Data section start

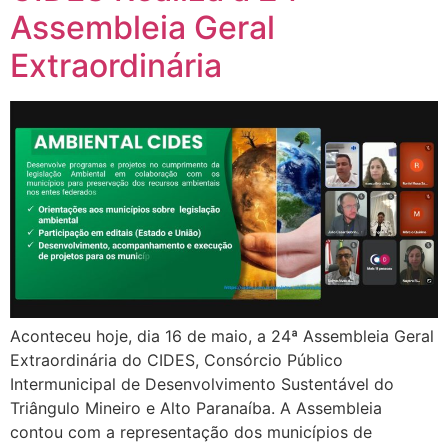
Assembleia Geral
Extraordinária
Aconteceu hoje, dia 16 de maio, a 24ª Assembleia Geral
Extraordinária do CIDES, Consórcio Público
Intermunicipal de Desenvolvimento Sustentável do
Triângulo Mineiro e Alto Paranaíba. A Assembleia
contou com a representação dos municípios de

Data section end

● Exercise brief:
The expected answer holds each line from the listing above where the string "Geral" is present.

● Written response:
Assembleia Geral
Aconteceu hoje, dia 16 de maio, a 24ª Assembleia Geral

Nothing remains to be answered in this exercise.